→ **WHAT YOU WILL DO**
Please continue the report on Super Typhoon Haiyan's landfall in the Philippines, picking up after its last sentence.

→ **PASSAGE PROVIDED**
With winds of 195 mph, Super Typhoon Haiyan (known locally as Yolanda) which struck the Philippines yesterday evening, is predicted to be the largest storm ever recorded to make landfall, surpassing Hurricane Camille in 1969.

A tropical storm expert speaking to the BBC said, “Super Typhoon Haiyan really is a beast. One of the strongest storms ever recorded with sustained winds of 190 mph, gusting even higher.”

It is reported that more than 12 million people are at risk from the storm, including the population of the country’s second largest city Cebu. Schools and offices have been closed, with local flights suspended. Thousands of people have been evacuated and thousands more have fled their homes as the category 5 storm approached. Power lines have been overturned as 15ft waves crashed against the islands of Leyte and Samar in the central Philippines.

ShelterBox currently has a team based in the country, responding to a 7.2-magnitude earthquake that hit Bohol on October 15. They will now assess need associated with the typhoon.

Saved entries
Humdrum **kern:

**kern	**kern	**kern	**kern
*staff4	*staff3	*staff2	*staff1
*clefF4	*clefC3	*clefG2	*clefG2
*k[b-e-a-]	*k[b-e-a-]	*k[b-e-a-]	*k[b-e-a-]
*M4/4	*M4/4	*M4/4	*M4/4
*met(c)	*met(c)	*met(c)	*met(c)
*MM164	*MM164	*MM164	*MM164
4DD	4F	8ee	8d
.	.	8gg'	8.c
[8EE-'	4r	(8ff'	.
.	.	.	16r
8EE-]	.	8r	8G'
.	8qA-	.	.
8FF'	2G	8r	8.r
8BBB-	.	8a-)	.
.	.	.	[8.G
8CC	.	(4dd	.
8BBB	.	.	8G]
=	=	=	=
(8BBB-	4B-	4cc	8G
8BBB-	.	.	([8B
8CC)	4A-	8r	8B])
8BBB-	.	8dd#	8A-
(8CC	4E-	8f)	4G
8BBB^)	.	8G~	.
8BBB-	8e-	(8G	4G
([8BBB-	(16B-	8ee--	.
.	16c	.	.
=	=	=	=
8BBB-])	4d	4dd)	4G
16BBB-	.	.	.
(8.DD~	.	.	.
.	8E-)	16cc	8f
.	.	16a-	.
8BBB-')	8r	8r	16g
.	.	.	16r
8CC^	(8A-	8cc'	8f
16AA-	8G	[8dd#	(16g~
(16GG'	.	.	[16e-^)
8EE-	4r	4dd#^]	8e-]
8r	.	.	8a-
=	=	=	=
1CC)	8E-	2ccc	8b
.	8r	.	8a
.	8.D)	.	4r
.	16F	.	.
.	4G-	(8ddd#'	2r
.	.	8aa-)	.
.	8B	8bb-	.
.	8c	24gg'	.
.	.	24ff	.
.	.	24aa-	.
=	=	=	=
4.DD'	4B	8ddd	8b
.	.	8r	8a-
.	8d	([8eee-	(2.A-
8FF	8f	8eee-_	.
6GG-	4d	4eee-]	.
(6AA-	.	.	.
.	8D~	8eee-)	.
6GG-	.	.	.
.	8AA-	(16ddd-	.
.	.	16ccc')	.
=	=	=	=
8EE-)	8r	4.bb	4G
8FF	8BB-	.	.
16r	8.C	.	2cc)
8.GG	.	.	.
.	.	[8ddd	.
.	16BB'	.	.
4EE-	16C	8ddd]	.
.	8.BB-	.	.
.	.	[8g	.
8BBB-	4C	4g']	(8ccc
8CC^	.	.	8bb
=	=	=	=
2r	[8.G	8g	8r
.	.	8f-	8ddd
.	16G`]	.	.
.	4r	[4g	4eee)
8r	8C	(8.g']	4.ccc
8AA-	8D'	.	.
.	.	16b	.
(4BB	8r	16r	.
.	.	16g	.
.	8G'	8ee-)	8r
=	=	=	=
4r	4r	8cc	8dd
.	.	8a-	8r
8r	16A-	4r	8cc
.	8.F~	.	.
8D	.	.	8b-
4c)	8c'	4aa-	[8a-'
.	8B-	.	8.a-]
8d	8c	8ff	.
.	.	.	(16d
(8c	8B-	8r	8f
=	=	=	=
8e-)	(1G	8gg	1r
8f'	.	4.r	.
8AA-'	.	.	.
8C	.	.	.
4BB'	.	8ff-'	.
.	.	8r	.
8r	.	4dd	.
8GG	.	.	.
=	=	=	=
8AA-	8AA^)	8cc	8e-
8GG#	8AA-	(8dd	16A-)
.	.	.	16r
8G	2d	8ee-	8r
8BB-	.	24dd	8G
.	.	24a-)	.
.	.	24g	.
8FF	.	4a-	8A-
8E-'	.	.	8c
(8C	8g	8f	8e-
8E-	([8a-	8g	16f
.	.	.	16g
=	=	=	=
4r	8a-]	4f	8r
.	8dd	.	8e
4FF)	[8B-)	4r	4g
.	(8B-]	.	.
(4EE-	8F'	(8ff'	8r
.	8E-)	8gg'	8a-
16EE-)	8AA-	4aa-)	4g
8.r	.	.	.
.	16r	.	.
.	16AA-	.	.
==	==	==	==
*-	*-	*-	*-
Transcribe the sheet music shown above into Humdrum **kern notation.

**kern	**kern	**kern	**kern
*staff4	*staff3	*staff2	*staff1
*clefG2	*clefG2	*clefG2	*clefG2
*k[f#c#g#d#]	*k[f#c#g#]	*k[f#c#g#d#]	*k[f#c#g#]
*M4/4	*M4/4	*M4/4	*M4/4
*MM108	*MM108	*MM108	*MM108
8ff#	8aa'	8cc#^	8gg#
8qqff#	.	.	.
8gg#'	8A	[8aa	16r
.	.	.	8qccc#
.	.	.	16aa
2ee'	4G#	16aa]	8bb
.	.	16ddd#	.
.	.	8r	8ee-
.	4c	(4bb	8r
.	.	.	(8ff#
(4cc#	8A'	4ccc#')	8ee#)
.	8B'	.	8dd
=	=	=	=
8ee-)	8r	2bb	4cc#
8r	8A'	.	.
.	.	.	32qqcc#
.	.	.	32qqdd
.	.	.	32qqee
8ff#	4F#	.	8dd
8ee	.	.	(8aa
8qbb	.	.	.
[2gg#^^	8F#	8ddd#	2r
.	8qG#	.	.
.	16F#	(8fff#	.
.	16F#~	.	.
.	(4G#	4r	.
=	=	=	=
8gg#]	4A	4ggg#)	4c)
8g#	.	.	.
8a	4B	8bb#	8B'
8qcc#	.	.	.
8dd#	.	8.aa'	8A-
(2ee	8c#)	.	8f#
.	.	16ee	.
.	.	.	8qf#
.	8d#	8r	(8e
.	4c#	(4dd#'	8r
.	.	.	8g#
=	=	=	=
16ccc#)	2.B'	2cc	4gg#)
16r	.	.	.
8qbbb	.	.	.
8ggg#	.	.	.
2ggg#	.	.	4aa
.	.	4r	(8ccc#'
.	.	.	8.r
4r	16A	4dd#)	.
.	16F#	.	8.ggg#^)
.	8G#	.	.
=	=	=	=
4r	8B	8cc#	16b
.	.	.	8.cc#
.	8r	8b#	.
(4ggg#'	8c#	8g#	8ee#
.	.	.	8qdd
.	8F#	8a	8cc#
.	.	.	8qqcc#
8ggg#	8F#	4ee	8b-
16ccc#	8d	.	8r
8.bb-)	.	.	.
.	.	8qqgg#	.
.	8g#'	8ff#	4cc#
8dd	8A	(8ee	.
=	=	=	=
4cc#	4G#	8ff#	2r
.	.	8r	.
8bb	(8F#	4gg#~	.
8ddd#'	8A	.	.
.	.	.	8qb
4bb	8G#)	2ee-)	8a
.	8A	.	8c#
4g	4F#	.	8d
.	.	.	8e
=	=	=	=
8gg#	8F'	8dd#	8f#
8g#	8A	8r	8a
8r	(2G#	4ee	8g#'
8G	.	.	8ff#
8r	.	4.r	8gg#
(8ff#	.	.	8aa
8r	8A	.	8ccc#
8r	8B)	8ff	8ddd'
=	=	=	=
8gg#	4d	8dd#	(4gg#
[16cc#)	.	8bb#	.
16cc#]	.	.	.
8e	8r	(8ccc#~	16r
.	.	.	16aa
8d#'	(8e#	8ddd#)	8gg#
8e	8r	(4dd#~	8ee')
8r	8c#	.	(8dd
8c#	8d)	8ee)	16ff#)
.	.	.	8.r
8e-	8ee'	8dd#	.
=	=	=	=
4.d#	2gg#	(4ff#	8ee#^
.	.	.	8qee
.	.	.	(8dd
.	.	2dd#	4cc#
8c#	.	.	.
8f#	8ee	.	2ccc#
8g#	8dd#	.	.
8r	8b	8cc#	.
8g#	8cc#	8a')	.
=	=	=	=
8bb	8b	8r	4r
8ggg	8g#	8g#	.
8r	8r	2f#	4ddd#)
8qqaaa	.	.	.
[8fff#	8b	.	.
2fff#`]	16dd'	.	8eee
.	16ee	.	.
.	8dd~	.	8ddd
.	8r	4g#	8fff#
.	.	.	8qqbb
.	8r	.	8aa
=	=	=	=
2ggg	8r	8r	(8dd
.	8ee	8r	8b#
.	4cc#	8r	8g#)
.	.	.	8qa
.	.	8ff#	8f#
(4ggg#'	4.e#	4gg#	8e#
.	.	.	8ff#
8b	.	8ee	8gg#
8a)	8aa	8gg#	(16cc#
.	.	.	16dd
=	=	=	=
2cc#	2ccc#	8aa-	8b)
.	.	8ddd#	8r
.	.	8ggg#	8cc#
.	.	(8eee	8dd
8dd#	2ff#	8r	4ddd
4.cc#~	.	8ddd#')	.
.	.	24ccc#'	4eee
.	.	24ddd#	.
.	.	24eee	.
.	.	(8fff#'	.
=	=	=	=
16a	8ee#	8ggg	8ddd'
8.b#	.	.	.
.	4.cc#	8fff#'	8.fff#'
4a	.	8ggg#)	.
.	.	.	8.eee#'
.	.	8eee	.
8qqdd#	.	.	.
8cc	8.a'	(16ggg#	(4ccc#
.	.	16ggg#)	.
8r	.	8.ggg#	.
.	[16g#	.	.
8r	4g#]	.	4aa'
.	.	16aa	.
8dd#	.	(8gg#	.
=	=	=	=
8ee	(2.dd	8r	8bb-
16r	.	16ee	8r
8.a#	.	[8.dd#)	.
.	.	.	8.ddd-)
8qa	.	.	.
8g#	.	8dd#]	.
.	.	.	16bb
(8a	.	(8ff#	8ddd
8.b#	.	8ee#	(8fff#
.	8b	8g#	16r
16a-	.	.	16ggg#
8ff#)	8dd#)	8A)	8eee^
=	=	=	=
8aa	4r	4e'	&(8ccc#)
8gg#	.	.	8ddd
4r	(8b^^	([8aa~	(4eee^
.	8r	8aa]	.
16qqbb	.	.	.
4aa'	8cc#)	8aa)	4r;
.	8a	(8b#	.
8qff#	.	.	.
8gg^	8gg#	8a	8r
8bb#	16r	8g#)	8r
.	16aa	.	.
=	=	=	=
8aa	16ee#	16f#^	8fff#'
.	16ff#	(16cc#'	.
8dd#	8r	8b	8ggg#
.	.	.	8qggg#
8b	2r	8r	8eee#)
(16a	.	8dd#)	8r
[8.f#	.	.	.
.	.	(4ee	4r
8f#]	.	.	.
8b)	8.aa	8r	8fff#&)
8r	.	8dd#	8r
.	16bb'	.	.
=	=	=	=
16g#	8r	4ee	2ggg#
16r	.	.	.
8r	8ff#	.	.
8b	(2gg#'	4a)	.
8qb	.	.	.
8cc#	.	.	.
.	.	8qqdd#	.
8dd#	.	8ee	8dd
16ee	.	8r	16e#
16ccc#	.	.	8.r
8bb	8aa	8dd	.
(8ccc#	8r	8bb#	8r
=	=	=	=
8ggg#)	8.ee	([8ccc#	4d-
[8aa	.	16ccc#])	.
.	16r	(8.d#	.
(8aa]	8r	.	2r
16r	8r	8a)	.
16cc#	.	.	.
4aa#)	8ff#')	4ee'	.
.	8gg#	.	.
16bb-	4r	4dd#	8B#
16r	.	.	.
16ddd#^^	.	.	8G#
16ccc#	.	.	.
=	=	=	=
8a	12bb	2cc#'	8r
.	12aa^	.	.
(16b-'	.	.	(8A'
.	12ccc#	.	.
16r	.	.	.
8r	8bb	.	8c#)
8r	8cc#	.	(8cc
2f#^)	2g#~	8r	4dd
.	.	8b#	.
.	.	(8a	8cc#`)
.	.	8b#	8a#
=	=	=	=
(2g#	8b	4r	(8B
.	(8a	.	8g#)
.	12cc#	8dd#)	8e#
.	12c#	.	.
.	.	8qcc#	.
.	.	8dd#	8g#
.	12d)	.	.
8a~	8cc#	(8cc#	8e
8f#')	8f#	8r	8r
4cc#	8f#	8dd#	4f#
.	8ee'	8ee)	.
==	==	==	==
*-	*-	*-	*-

→ **ANSWER SECTION**
The team in country took shelter last night, as did thousands from the coastal areas of Bohol, a popular tourist destination that has barely had time to recover from the earthquake.

ShelterBox Response Team volunteer, Dyer says, “The storm has now passed our area, and our team is doing well. But we are already getting reports of homes being washed away in flooding, and local communications are down.”

Meteorologists are predicting that the storm will head out across the South China Sea.

Our thoughts are with everyone affected by this catastrophe. And our first priority will be to identify the most vulnerable people impacted and provide aid as quickly as possible.